• Text excerpt
= Beginning of Section =

But it’s more than just Salim-Javed.  Yes, it’s their words and their story, but more than that it’s Amitabh.  Somehow, in some magical way, in this film he became the embodiment of an entire country of unhappy disenfranchised lost people.  Their suffering, their endurance, their pride, and most of all their Anger, at the wealthy, at injustice, at God himself, it was all somehow part of him.  And his fight was their fight too, when you saw him onscreen taking on a dozen men by himself, it felt like somehow he was trying to make life better for everyone against the impossible odds that were stacked against them.

And when he dies in the end, it’s not “punishment for sins”, it’s martyrdom, so that the future might have hope and life.

No one remembers this, because Amitabh is so phenomenal in the role, but it is actually Shashi Kapoor that gets the best lines of the film.  He has “Mere pass Ma Hai”.  But he also has my favorite line (one that doesn’t get referenced a lot):

“In my veins flows not just my father’s blood and my mother’s milk but my brother’s sweat”.

= End of Section =

• Records shown

= Beginning of Section =

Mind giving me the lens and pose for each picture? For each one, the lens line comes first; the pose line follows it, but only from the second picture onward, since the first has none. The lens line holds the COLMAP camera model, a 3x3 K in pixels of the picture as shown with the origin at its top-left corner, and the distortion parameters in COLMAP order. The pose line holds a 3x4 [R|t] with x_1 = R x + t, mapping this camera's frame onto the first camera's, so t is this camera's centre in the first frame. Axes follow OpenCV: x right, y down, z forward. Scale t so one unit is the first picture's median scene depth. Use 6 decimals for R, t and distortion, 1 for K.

= End of Section =
= Beginning of Section =

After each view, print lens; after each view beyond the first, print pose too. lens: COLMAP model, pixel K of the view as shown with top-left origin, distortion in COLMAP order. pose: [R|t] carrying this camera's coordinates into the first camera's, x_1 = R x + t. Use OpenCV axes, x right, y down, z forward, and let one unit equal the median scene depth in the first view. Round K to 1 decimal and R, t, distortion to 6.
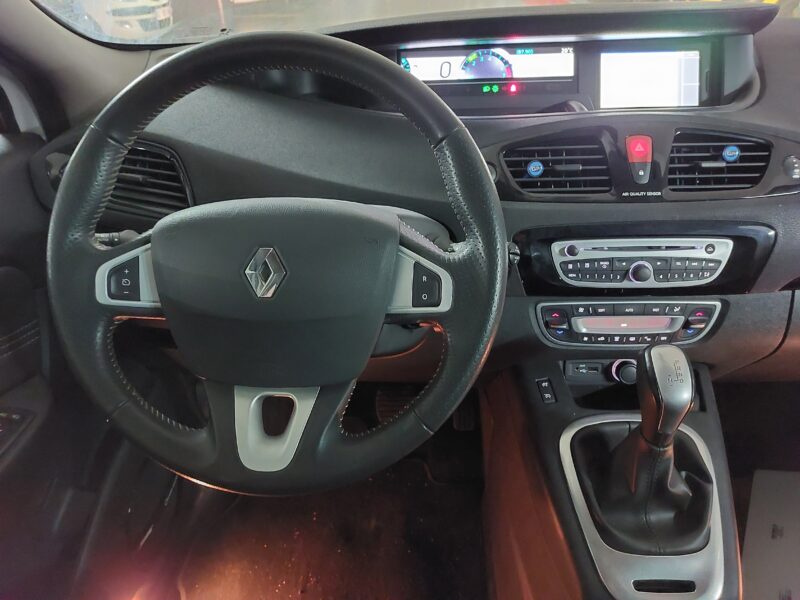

= End of Section =

• What to produce
In the film passage, what qualities of the people does it say were all part of Amitabh? List each one.

• Output for this task
Their suffering, their endurance, their pride, and their Anger.